━━ Seçilen metin

15. Hukuk Dairesi 2020/805 E. , 2020/3198 K.
"İçtihat Metni"
Mahkemesi :Asliye Hukuk Mahkemesi (Tük. Mah. Sıf.)
Yukarıda tarih ve numarası yazılı hükmün duruşmalı olarak temyizen tetkiki davacılar vekili tarafından istenmiş olmakla duruşma için tayin edilen günde davacı vekili Avukat ... ile davalı ... vekili Avukat ... geldi. Temyiz dilekçesinin süresi içinde verildiği anlaşıldıktan ve hazır bulunan taraflar avukatları dinlendikten sonra vaktin darlığından ötürü işin incelenerek karara bağlanması başka güne bırakılmıştı. Bu kere dosyadaki kağıtlar okunduktan sonra işin gereği konuşulup düşünüldü:
- K A R A R -
Dava, temliken tescile dayalı tapu iptâli ve tescil istemine ilişkindir. Mahkemece davanın reddine dair verilen karar davacılar vekilince temyiz edilmiştir.

━━━━

* Görev listesi *
A) Aşağıdaki ifadelerin mahkeme kararıyla uyuşup uyuşmadığını belirtiniz: (i) Temyiz dilekçesi süresi içinde verilmiştir. (ii) Dava mahkemece kabul edilmiştir. (iii) İş, duruşma günü karara bağlanmıştır. Her biri için evet ya da hayır deyip kararı belirleyen sözleri metinden birebir alıntılayınız.
B) Mahkeme kararında "Mahkemesi :Asliye Hukuk" sözlerinin geçtiği yerden başlayınız ve "vekilince temyiz edilmiştir." sözlerinden sonra durarak aradaki bölümü olduğu gibi kopyalayınız.

━━ Verilen bilgiler

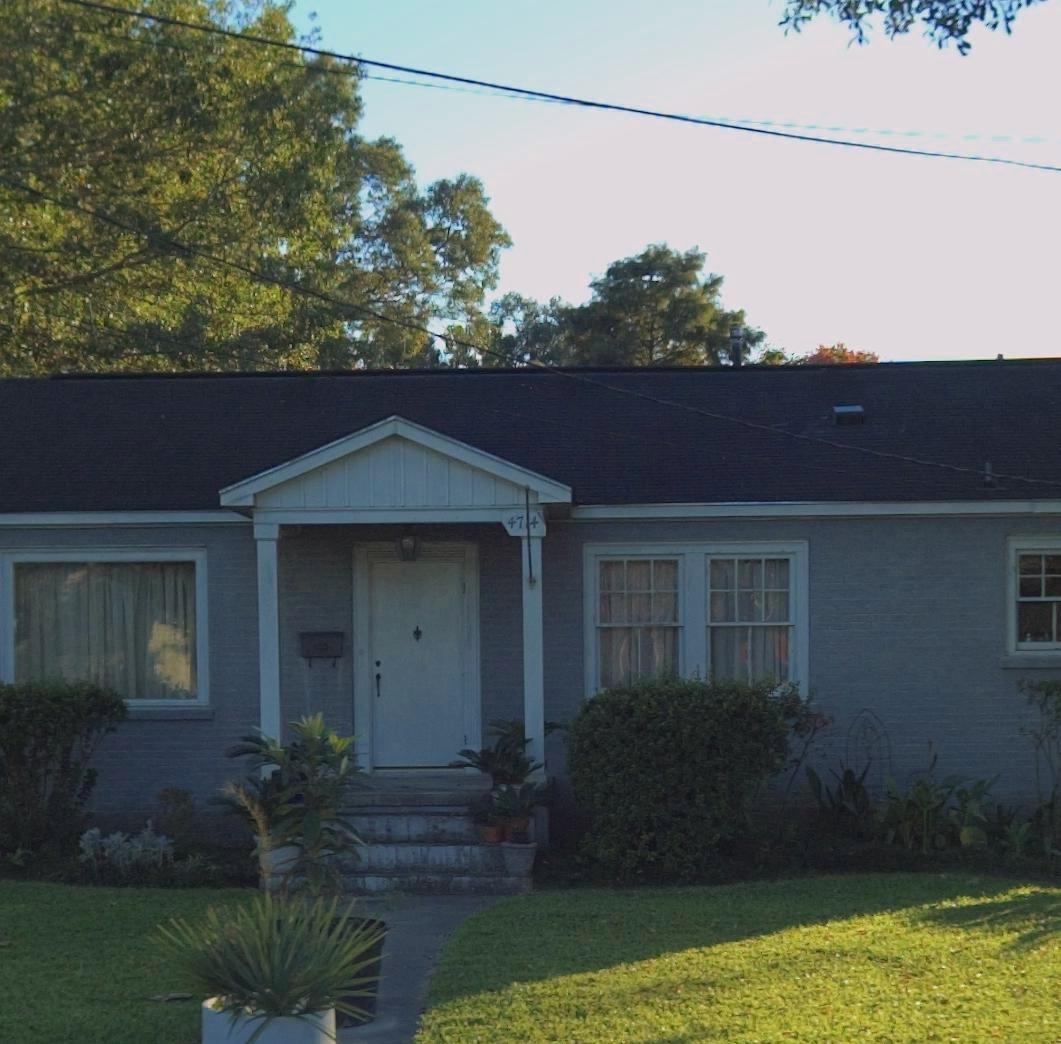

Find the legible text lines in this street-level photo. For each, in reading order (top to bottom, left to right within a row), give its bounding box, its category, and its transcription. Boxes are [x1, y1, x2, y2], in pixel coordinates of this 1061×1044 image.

━━━━

* Görevlere göre yanıtlar *
A)
(i) Evet: "Temyiz dilekçesinin süresi içinde verildiği anlaşıldıktan"
(ii) Hayır: "Mahkemece davanın reddine dair verilen karar davacılar vekilince temyiz edilmiştir."
(iii) Hayır: "vaktin darlığından ötürü işin incelenerek karara bağlanması başka güne bırakılmıştı"

B)
Mahkemesi :Asliye Hukuk Mahkemesi (Tük. Mah. Sıf.)
Yukarıda tarih ve numarası yazılı hükmün duruşmalı olarak temyizen tetkiki davacılar vekili tarafından istenmiş olmakla duruşma için tayin edilen günde davacı vekili Avukat ... ile davalı ... vekili Avukat ... geldi. Temyiz dilekçesinin süresi içinde verildiği anlaşıldıktan ve hazır bulunan taraflar avukatları dinlendikten sonra vaktin darlığından ötürü işin incelenerek karara bağlanması başka güne bırakılmıştı. Bu kere dosyadaki kağıtlar okunduktan sonra işin gereği konuşulup düşünüldü:
- K A R A R -
Dava, temliken tescile dayalı tapu iptâli ve tescil istemine ilişkindir. Mahkemece davanın reddine dair verilen karar davacılar vekilince temyiz edilmiştir.